## [REQUIRED WORK]
Count the lines in the records below that contain the string "Online", with case counting, and give only the number.

## [RECORDS FOR THE EXERCISE]
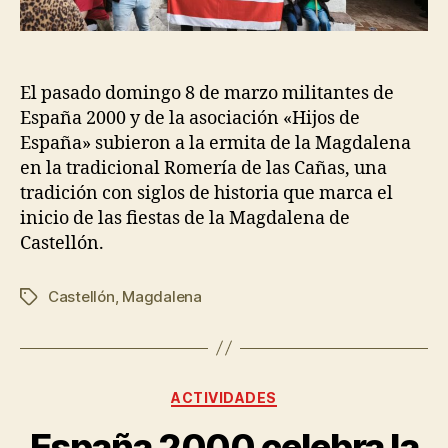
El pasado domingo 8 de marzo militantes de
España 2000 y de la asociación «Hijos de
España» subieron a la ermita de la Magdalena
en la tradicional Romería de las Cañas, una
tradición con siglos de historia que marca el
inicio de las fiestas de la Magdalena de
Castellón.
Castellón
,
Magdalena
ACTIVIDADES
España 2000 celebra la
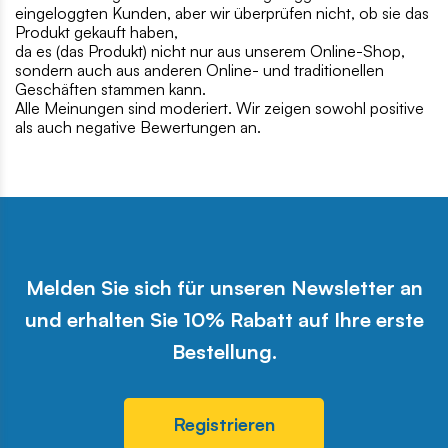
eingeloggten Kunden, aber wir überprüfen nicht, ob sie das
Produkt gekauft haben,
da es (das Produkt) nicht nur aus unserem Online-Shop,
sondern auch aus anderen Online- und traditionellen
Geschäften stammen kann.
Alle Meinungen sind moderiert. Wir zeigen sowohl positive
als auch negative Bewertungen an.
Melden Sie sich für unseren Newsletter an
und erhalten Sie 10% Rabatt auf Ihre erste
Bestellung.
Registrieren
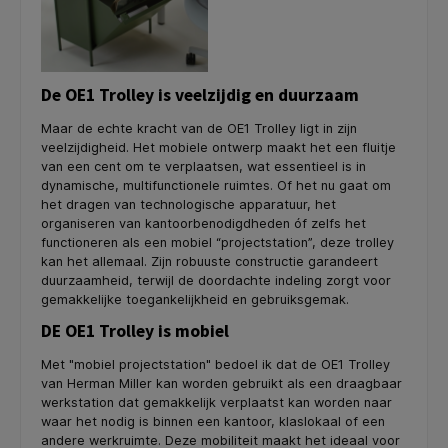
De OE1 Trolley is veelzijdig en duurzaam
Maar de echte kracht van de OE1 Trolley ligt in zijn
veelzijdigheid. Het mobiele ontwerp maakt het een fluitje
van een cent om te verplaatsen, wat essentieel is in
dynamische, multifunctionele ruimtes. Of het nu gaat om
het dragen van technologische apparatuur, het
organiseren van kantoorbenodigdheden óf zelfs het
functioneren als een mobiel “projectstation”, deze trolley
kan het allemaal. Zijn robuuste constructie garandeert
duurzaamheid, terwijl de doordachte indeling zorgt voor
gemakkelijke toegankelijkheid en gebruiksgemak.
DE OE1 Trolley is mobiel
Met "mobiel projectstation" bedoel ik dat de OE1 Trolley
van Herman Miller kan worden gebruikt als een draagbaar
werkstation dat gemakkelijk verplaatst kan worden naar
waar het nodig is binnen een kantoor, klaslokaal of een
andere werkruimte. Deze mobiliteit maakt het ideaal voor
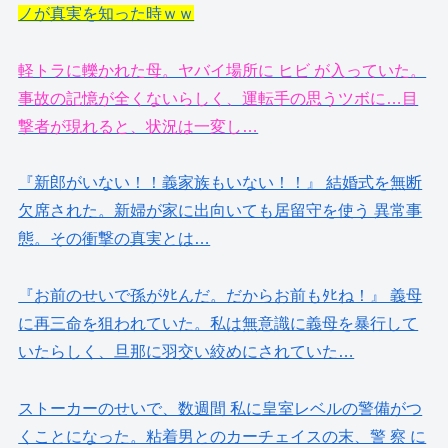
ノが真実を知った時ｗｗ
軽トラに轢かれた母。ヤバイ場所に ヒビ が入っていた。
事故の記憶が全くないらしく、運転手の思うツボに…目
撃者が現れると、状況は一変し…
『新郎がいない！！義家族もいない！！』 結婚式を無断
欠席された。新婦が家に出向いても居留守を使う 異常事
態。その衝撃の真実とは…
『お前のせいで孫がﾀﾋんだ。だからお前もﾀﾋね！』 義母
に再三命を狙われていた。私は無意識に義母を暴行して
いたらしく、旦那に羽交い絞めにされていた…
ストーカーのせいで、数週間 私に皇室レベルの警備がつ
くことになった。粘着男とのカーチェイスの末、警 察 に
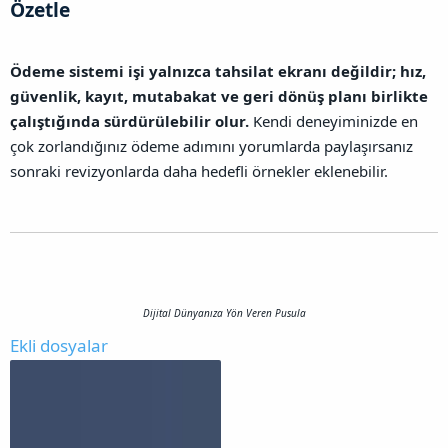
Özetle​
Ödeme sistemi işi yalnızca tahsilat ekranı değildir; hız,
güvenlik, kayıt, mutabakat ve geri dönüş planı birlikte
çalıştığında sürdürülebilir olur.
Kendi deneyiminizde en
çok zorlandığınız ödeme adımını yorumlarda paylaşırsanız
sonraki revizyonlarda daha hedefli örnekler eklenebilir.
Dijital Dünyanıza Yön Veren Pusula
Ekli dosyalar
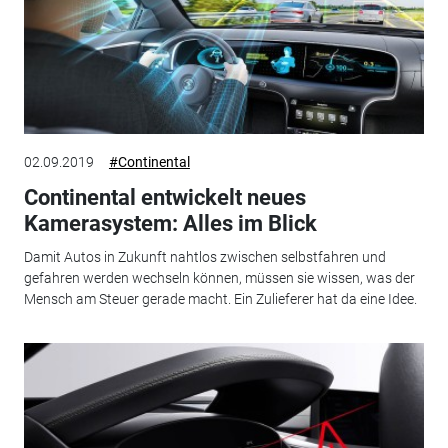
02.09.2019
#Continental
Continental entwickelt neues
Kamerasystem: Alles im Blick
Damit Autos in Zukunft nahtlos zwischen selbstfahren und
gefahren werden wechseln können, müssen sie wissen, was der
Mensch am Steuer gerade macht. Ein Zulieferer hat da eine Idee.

## [SOLUTION TO THIS EXERCISE]
2